- **What is needed**:
Each line of the data below must be reproduced without any change.
►
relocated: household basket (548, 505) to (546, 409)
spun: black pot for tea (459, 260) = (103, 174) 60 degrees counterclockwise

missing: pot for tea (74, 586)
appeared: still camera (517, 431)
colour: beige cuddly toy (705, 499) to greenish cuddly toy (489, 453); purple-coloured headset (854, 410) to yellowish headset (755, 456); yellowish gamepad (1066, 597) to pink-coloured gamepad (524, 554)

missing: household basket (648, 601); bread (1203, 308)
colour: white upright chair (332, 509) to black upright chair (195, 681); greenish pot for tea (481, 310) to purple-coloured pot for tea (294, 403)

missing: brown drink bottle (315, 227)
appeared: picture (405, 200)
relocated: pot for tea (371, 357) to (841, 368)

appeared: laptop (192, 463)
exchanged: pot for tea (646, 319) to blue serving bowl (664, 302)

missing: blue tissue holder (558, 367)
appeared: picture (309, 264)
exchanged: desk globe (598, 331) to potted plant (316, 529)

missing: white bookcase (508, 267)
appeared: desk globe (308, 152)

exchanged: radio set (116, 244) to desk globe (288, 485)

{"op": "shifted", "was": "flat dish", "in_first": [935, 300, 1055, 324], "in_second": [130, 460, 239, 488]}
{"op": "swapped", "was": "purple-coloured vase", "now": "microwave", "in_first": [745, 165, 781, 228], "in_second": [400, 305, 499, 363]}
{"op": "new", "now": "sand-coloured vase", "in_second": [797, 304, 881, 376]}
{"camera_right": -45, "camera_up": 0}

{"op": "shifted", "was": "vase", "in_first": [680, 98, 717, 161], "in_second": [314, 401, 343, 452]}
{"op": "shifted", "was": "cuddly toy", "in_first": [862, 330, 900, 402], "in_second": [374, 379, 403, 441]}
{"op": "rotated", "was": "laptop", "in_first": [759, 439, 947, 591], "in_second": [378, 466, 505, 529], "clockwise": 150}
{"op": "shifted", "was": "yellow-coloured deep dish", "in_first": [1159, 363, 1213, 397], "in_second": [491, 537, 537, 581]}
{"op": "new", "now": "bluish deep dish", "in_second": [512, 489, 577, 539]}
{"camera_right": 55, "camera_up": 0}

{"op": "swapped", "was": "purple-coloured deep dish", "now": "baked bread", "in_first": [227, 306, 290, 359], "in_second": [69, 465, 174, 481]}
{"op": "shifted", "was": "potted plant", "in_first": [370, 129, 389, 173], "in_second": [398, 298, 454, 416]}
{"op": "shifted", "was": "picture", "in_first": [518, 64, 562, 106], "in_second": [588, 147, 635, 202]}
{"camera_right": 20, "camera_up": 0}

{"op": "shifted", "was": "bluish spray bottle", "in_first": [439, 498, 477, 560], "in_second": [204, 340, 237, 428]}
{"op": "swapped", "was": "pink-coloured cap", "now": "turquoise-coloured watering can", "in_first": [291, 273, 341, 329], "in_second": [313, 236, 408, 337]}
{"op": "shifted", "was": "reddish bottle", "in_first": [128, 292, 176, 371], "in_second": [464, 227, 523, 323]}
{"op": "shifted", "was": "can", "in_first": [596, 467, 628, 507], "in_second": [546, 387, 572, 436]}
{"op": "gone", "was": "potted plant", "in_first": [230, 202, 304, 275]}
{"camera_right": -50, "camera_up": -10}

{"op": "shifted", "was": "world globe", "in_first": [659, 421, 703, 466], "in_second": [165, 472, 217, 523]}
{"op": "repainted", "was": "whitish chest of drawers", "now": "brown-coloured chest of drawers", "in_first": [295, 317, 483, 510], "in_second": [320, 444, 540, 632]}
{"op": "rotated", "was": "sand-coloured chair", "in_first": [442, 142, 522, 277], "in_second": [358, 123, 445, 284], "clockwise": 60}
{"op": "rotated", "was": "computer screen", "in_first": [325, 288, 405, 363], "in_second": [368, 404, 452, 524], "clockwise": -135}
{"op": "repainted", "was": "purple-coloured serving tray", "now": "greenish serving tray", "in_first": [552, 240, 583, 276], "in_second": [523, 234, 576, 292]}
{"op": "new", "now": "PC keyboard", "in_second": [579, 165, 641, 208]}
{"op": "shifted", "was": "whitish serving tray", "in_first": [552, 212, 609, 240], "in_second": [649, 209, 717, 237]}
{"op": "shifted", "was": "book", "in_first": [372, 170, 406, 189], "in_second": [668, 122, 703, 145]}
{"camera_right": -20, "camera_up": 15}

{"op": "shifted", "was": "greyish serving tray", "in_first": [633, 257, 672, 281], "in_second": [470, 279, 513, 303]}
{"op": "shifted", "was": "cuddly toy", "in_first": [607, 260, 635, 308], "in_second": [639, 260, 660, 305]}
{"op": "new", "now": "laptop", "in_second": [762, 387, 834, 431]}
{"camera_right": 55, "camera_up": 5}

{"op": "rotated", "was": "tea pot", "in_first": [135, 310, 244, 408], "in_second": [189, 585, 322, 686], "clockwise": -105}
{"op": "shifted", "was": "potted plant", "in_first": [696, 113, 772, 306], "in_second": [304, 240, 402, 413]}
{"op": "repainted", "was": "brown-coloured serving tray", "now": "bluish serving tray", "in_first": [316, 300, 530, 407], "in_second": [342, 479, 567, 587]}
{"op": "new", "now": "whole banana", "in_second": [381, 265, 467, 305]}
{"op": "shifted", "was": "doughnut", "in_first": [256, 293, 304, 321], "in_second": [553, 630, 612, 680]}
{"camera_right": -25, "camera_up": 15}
◄
- **Exercise answer**:
relocated: household basket (548, 505) to (546, 409)
spun: black pot for tea (459, 260) = (103, 174) 60 degrees counterclockwise

missing: pot for tea (74, 586)
appeared: still camera (517, 431)
colour: beige cuddly toy (705, 499) to greenish cuddly toy (489, 453); purple-coloured headset (854, 410) to yellowish headset (755, 456); yellowish gamepad (1066, 597) to pink-coloured gamepad (524, 554)

missing: household basket (648, 601); bread (1203, 308)
colour: white upright chair (332, 509) to black upright chair (195, 681); greenish pot for tea (481, 310) to purple-coloured pot for tea (294, 403)

missing: brown drink bottle (315, 227)
appeared: picture (405, 200)
relocated: pot for tea (371, 357) to (841, 368)

appeared: laptop (192, 463)
exchanged: pot for tea (646, 319) to blue serving bowl (664, 302)

missing: blue tissue holder (558, 367)
appeared: picture (309, 264)
exchanged: desk globe (598, 331) to potted plant (316, 529)

missing: white bookcase (508, 267)
appeared: desk globe (308, 152)

exchanged: radio set (116, 244) to desk globe (288, 485)

{"op": "shifted", "was": "flat dish", "in_first": [935, 300, 1055, 324], "in_second": [130, 460, 239, 488]}
{"op": "swapped", "was": "purple-coloured vase", "now": "microwave", "in_first": [745, 165, 781, 228], "in_second": [400, 305, 499, 363]}
{"op": "new", "now": "sand-coloured vase", "in_second": [797, 304, 881, 376]}
{"camera_right": -45, "camera_up": 0}

{"op": "shifted", "was": "vase", "in_first": [680, 98, 717, 161], "in_second": [314, 401, 343, 452]}
{"op": "shifted", "was": "cuddly toy", "in_first": [862, 330, 900, 402], "in_second": [374, 379, 403, 441]}
{"op": "rotated", "was": "laptop", "in_first": [759, 439, 947, 591], "in_second": [378, 466, 505, 529], "clockwise": 150}
{"op": "shifted", "was": "yellow-coloured deep dish", "in_first": [1159, 363, 1213, 397], "in_second": [491, 537, 537, 581]}
{"op": "new", "now": "bluish deep dish", "in_second": [512, 489, 577, 539]}
{"camera_right": 55, "camera_up": 0}

{"op": "swapped", "was": "purple-coloured deep dish", "now": "baked bread", "in_first": [227, 306, 290, 359], "in_second": [69, 465, 174, 481]}
{"op": "shifted", "was": "potted plant", "in_first": [370, 129, 389, 173], "in_second": [398, 298, 454, 416]}
{"op": "shifted", "was": "picture", "in_first": [518, 64, 562, 106], "in_second": [588, 147, 635, 202]}
{"camera_right": 20, "camera_up": 0}

{"op": "shifted", "was": "bluish spray bottle", "in_first": [439, 498, 477, 560], "in_second": [204, 340, 237, 428]}
{"op": "swapped", "was": "pink-coloured cap", "now": "turquoise-coloured watering can", "in_first": [291, 273, 341, 329], "in_second": [313, 236, 408, 337]}
{"op": "shifted", "was": "reddish bottle", "in_first": [128, 292, 176, 371], "in_second": [464, 227, 523, 323]}
{"op": "shifted", "was": "can", "in_first": [596, 467, 628, 507], "in_second": [546, 387, 572, 436]}
{"op": "gone", "was": "potted plant", "in_first": [230, 202, 304, 275]}
{"camera_right": -50, "camera_up": -10}

{"op": "shifted", "was": "world globe", "in_first": [659, 421, 703, 466], "in_second": [165, 472, 217, 523]}
{"op": "repainted", "was": "whitish chest of drawers", "now": "brown-coloured chest of drawers", "in_first": [295, 317, 483, 510], "in_second": [320, 444, 540, 632]}
{"op": "rotated", "was": "sand-coloured chair", "in_first": [442, 142, 522, 277], "in_second": [358, 123, 445, 284], "clockwise": 60}
{"op": "rotated", "was": "computer screen", "in_first": [325, 288, 405, 363], "in_second": [368, 404, 452, 524], "clockwise": -135}
{"op": "repainted", "was": "purple-coloured serving tray", "now": "greenish serving tray", "in_first": [552, 240, 583, 276], "in_second": [523, 234, 576, 292]}
{"op": "new", "now": "PC keyboard", "in_second": [579, 165, 641, 208]}
{"op": "shifted", "was": "whitish serving tray", "in_first": [552, 212, 609, 240], "in_second": [649, 209, 717, 237]}
{"op": "shifted", "was": "book", "in_first": [372, 170, 406, 189], "in_second": [668, 122, 703, 145]}
{"camera_right": -20, "camera_up": 15}

{"op": "shifted", "was": "greyish serving tray", "in_first": [633, 257, 672, 281], "in_second": [470, 279, 513, 303]}
{"op": "shifted", "was": "cuddly toy", "in_first": [607, 260, 635, 308], "in_second": [639, 260, 660, 305]}
{"op": "new", "now": "laptop", "in_second": [762, 387, 834, 431]}
{"camera_right": 55, "camera_up": 5}

{"op": "rotated", "was": "tea pot", "in_first": [135, 310, 244, 408], "in_second": [189, 585, 322, 686], "clockwise": -105}
{"op": "shifted", "was": "potted plant", "in_first": [696, 113, 772, 306], "in_second": [304, 240, 402, 413]}
{"op": "repainted", "was": "brown-coloured serving tray", "now": "bluish serving tray", "in_first": [316, 300, 530, 407], "in_second": [342, 479, 567, 587]}
{"op": "new", "now": "whole banana", "in_second": [381, 265, 467, 305]}
{"op": "shifted", "was": "doughnut", "in_first": [256, 293, 304, 321], "in_second": [553, 630, 612, 680]}
{"camera_right": -25, "camera_up": 15}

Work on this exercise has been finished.